Shutting off Internet access was “for security reasons,” Kovitidi explained. “This was to ensure that certain special forces… so there would be no infiltration… For security reasons, these measures were necessary, and people understand why.”

As early as August 8, two days before Russian officials publicly accused Kyiv of orchestrating an armed incursion of “saboteurs,” there were reports of widespread Internet outages across northern Crimea, particularly along the border with Ukraine. According to Russia's Federal Security Service, the first of two skirmishes with Ukrainian intelligence agents occurred on the night of August 7, outside the border town of Armyansk, where the Internet reportedly stopped working the next day, along with withdrawals from local ATMs.

On August 9, the telecom “Krymtelekom” responded to reports of Internet-access disruptions in areas along the Crimean border, blaming the outages on regular maintenance work. In a press statement, the company said it planned to restore Web access by August 10, though reports of Internet outages continue.
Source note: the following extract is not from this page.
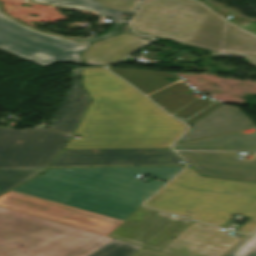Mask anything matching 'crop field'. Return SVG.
Segmentation results:
<instances>
[{"label": "crop field", "mask_w": 256, "mask_h": 256, "mask_svg": "<svg viewBox=\"0 0 256 256\" xmlns=\"http://www.w3.org/2000/svg\"><path fill=\"white\" fill-rule=\"evenodd\" d=\"M93 98L64 149L169 147L186 126L104 68L83 69Z\"/></svg>", "instance_id": "8a807250"}, {"label": "crop field", "mask_w": 256, "mask_h": 256, "mask_svg": "<svg viewBox=\"0 0 256 256\" xmlns=\"http://www.w3.org/2000/svg\"><path fill=\"white\" fill-rule=\"evenodd\" d=\"M185 166L57 168L12 190L123 221L165 182L134 179L149 174L168 181Z\"/></svg>", "instance_id": "ac0d7876"}, {"label": "crop field", "mask_w": 256, "mask_h": 256, "mask_svg": "<svg viewBox=\"0 0 256 256\" xmlns=\"http://www.w3.org/2000/svg\"><path fill=\"white\" fill-rule=\"evenodd\" d=\"M196 1L145 0L132 25L136 32L200 49L256 54L255 34Z\"/></svg>", "instance_id": "34b2d1b8"}, {"label": "crop field", "mask_w": 256, "mask_h": 256, "mask_svg": "<svg viewBox=\"0 0 256 256\" xmlns=\"http://www.w3.org/2000/svg\"><path fill=\"white\" fill-rule=\"evenodd\" d=\"M145 205L218 226L235 213L256 221V184L201 177L189 166Z\"/></svg>", "instance_id": "412701ff"}, {"label": "crop field", "mask_w": 256, "mask_h": 256, "mask_svg": "<svg viewBox=\"0 0 256 256\" xmlns=\"http://www.w3.org/2000/svg\"><path fill=\"white\" fill-rule=\"evenodd\" d=\"M110 240L0 207V256H86Z\"/></svg>", "instance_id": "f4fd0767"}, {"label": "crop field", "mask_w": 256, "mask_h": 256, "mask_svg": "<svg viewBox=\"0 0 256 256\" xmlns=\"http://www.w3.org/2000/svg\"><path fill=\"white\" fill-rule=\"evenodd\" d=\"M74 1L104 7L95 0ZM80 45L83 44L31 30L0 12V49L41 66L56 63L58 52Z\"/></svg>", "instance_id": "dd49c442"}, {"label": "crop field", "mask_w": 256, "mask_h": 256, "mask_svg": "<svg viewBox=\"0 0 256 256\" xmlns=\"http://www.w3.org/2000/svg\"><path fill=\"white\" fill-rule=\"evenodd\" d=\"M68 138V135L41 128L0 127V161L15 162L13 168L49 165Z\"/></svg>", "instance_id": "e52e79f7"}, {"label": "crop field", "mask_w": 256, "mask_h": 256, "mask_svg": "<svg viewBox=\"0 0 256 256\" xmlns=\"http://www.w3.org/2000/svg\"><path fill=\"white\" fill-rule=\"evenodd\" d=\"M0 206L107 236L122 222L28 195L8 192Z\"/></svg>", "instance_id": "d8731c3e"}, {"label": "crop field", "mask_w": 256, "mask_h": 256, "mask_svg": "<svg viewBox=\"0 0 256 256\" xmlns=\"http://www.w3.org/2000/svg\"><path fill=\"white\" fill-rule=\"evenodd\" d=\"M192 222L140 207L108 236L160 250Z\"/></svg>", "instance_id": "5a996713"}, {"label": "crop field", "mask_w": 256, "mask_h": 256, "mask_svg": "<svg viewBox=\"0 0 256 256\" xmlns=\"http://www.w3.org/2000/svg\"><path fill=\"white\" fill-rule=\"evenodd\" d=\"M171 148L62 150L51 166L179 164Z\"/></svg>", "instance_id": "3316defc"}, {"label": "crop field", "mask_w": 256, "mask_h": 256, "mask_svg": "<svg viewBox=\"0 0 256 256\" xmlns=\"http://www.w3.org/2000/svg\"><path fill=\"white\" fill-rule=\"evenodd\" d=\"M228 232L194 222L160 251L178 256H222L245 236L238 239L226 235Z\"/></svg>", "instance_id": "28ad6ade"}, {"label": "crop field", "mask_w": 256, "mask_h": 256, "mask_svg": "<svg viewBox=\"0 0 256 256\" xmlns=\"http://www.w3.org/2000/svg\"><path fill=\"white\" fill-rule=\"evenodd\" d=\"M254 126L237 108L222 104L195 122L179 141H187Z\"/></svg>", "instance_id": "d1516ede"}, {"label": "crop field", "mask_w": 256, "mask_h": 256, "mask_svg": "<svg viewBox=\"0 0 256 256\" xmlns=\"http://www.w3.org/2000/svg\"><path fill=\"white\" fill-rule=\"evenodd\" d=\"M151 41L131 34H121L117 37L93 43L91 49L83 56L88 65L106 66L120 62L132 50Z\"/></svg>", "instance_id": "22f410ed"}, {"label": "crop field", "mask_w": 256, "mask_h": 256, "mask_svg": "<svg viewBox=\"0 0 256 256\" xmlns=\"http://www.w3.org/2000/svg\"><path fill=\"white\" fill-rule=\"evenodd\" d=\"M109 70L127 80L146 95L191 91L182 81L169 83L164 80V77H176L175 73L111 67Z\"/></svg>", "instance_id": "cbeb9de0"}, {"label": "crop field", "mask_w": 256, "mask_h": 256, "mask_svg": "<svg viewBox=\"0 0 256 256\" xmlns=\"http://www.w3.org/2000/svg\"><path fill=\"white\" fill-rule=\"evenodd\" d=\"M80 70L71 71L73 83L64 98L49 128L72 133L90 98L82 91L79 82Z\"/></svg>", "instance_id": "5142ce71"}, {"label": "crop field", "mask_w": 256, "mask_h": 256, "mask_svg": "<svg viewBox=\"0 0 256 256\" xmlns=\"http://www.w3.org/2000/svg\"><path fill=\"white\" fill-rule=\"evenodd\" d=\"M186 160L193 164L227 167L256 171L255 160H239L238 153L224 152H195V151H178Z\"/></svg>", "instance_id": "d9b57169"}, {"label": "crop field", "mask_w": 256, "mask_h": 256, "mask_svg": "<svg viewBox=\"0 0 256 256\" xmlns=\"http://www.w3.org/2000/svg\"><path fill=\"white\" fill-rule=\"evenodd\" d=\"M173 147H256V134L241 132L182 143Z\"/></svg>", "instance_id": "733c2abd"}, {"label": "crop field", "mask_w": 256, "mask_h": 256, "mask_svg": "<svg viewBox=\"0 0 256 256\" xmlns=\"http://www.w3.org/2000/svg\"><path fill=\"white\" fill-rule=\"evenodd\" d=\"M45 168L0 169V194L40 174Z\"/></svg>", "instance_id": "4a817a6b"}, {"label": "crop field", "mask_w": 256, "mask_h": 256, "mask_svg": "<svg viewBox=\"0 0 256 256\" xmlns=\"http://www.w3.org/2000/svg\"><path fill=\"white\" fill-rule=\"evenodd\" d=\"M220 104L215 101L197 99L173 116L191 125Z\"/></svg>", "instance_id": "bc2a9ffb"}, {"label": "crop field", "mask_w": 256, "mask_h": 256, "mask_svg": "<svg viewBox=\"0 0 256 256\" xmlns=\"http://www.w3.org/2000/svg\"><path fill=\"white\" fill-rule=\"evenodd\" d=\"M199 173L206 176H214L228 179H236L243 181L256 182V172L227 169V168H218V167H209V166H200L192 165Z\"/></svg>", "instance_id": "214f88e0"}, {"label": "crop field", "mask_w": 256, "mask_h": 256, "mask_svg": "<svg viewBox=\"0 0 256 256\" xmlns=\"http://www.w3.org/2000/svg\"><path fill=\"white\" fill-rule=\"evenodd\" d=\"M29 1L51 4V5H57V6H63V7L84 9V10H88V11H91V12H95V13L110 17V18L114 19L115 21L123 20L120 17L121 14L132 15V13H130V12L105 9V8L92 6V5H87V4L78 3V2L69 1V0H29Z\"/></svg>", "instance_id": "92a150f3"}, {"label": "crop field", "mask_w": 256, "mask_h": 256, "mask_svg": "<svg viewBox=\"0 0 256 256\" xmlns=\"http://www.w3.org/2000/svg\"><path fill=\"white\" fill-rule=\"evenodd\" d=\"M149 97L154 100L158 105H160L164 110H166L169 114L176 112L180 108L184 107L185 105L196 99L189 96L187 93L151 95Z\"/></svg>", "instance_id": "dafd665d"}, {"label": "crop field", "mask_w": 256, "mask_h": 256, "mask_svg": "<svg viewBox=\"0 0 256 256\" xmlns=\"http://www.w3.org/2000/svg\"><path fill=\"white\" fill-rule=\"evenodd\" d=\"M141 248L142 247L114 239L88 256H130Z\"/></svg>", "instance_id": "00972430"}, {"label": "crop field", "mask_w": 256, "mask_h": 256, "mask_svg": "<svg viewBox=\"0 0 256 256\" xmlns=\"http://www.w3.org/2000/svg\"><path fill=\"white\" fill-rule=\"evenodd\" d=\"M226 256H256V230Z\"/></svg>", "instance_id": "a9b5d70f"}, {"label": "crop field", "mask_w": 256, "mask_h": 256, "mask_svg": "<svg viewBox=\"0 0 256 256\" xmlns=\"http://www.w3.org/2000/svg\"><path fill=\"white\" fill-rule=\"evenodd\" d=\"M107 8L134 12L139 0H96Z\"/></svg>", "instance_id": "4177f3b9"}, {"label": "crop field", "mask_w": 256, "mask_h": 256, "mask_svg": "<svg viewBox=\"0 0 256 256\" xmlns=\"http://www.w3.org/2000/svg\"><path fill=\"white\" fill-rule=\"evenodd\" d=\"M89 46L88 44L59 53L58 62L81 64L82 58L80 52L88 49Z\"/></svg>", "instance_id": "730fd06b"}, {"label": "crop field", "mask_w": 256, "mask_h": 256, "mask_svg": "<svg viewBox=\"0 0 256 256\" xmlns=\"http://www.w3.org/2000/svg\"><path fill=\"white\" fill-rule=\"evenodd\" d=\"M124 23L125 22L116 23L115 26L112 28V30L109 33L104 34V35H100V36H97V37H94V38H90V39H87V40H83L80 43L87 44V43H90V42H93V41H96V40H99V39H102V38H106V37L115 35L119 32V29L123 26Z\"/></svg>", "instance_id": "eef30255"}, {"label": "crop field", "mask_w": 256, "mask_h": 256, "mask_svg": "<svg viewBox=\"0 0 256 256\" xmlns=\"http://www.w3.org/2000/svg\"><path fill=\"white\" fill-rule=\"evenodd\" d=\"M211 55L245 57L246 62L256 66V55H243V54H230V53H217V52H211Z\"/></svg>", "instance_id": "ae1a2a85"}, {"label": "crop field", "mask_w": 256, "mask_h": 256, "mask_svg": "<svg viewBox=\"0 0 256 256\" xmlns=\"http://www.w3.org/2000/svg\"><path fill=\"white\" fill-rule=\"evenodd\" d=\"M175 149L227 150V151H256V148H175Z\"/></svg>", "instance_id": "d3111659"}, {"label": "crop field", "mask_w": 256, "mask_h": 256, "mask_svg": "<svg viewBox=\"0 0 256 256\" xmlns=\"http://www.w3.org/2000/svg\"><path fill=\"white\" fill-rule=\"evenodd\" d=\"M133 256H169V255H165V254H161V253H157V252H153V251H149V250H141L140 252L136 253Z\"/></svg>", "instance_id": "750c4746"}, {"label": "crop field", "mask_w": 256, "mask_h": 256, "mask_svg": "<svg viewBox=\"0 0 256 256\" xmlns=\"http://www.w3.org/2000/svg\"><path fill=\"white\" fill-rule=\"evenodd\" d=\"M256 227V222L248 221L243 227H241L238 231L243 233H249L252 229Z\"/></svg>", "instance_id": "bd1437ed"}, {"label": "crop field", "mask_w": 256, "mask_h": 256, "mask_svg": "<svg viewBox=\"0 0 256 256\" xmlns=\"http://www.w3.org/2000/svg\"><path fill=\"white\" fill-rule=\"evenodd\" d=\"M13 163L0 162V168H11Z\"/></svg>", "instance_id": "1d83c4d3"}]
</instances>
It remains unclear how exactly the Russian authorities managed to shut off Internet access in Armyansk and the surrounding area, whether Krymtelekom or other telecoms were involved in the decision, and whether the government is still actively disabling the Internet in this region.

Update: Senator Olga Kovitidi later claimed that Dozhd television took her comments out of context, clarifying that Internet outages in northern Crimea are the result of technical maintenance to expand network capacity to meet growing consumer demand. She claims Web service should be restored within the next 24 hours. Senator Kovitidi's apparent retraction comes despite an August 10 press statement by the local telecom SkyLine that Russia's Federal Security Service ordered it to cut Internet service to Crimean border cities, as part of a search effort to capture men accused of attacking police officers in the region.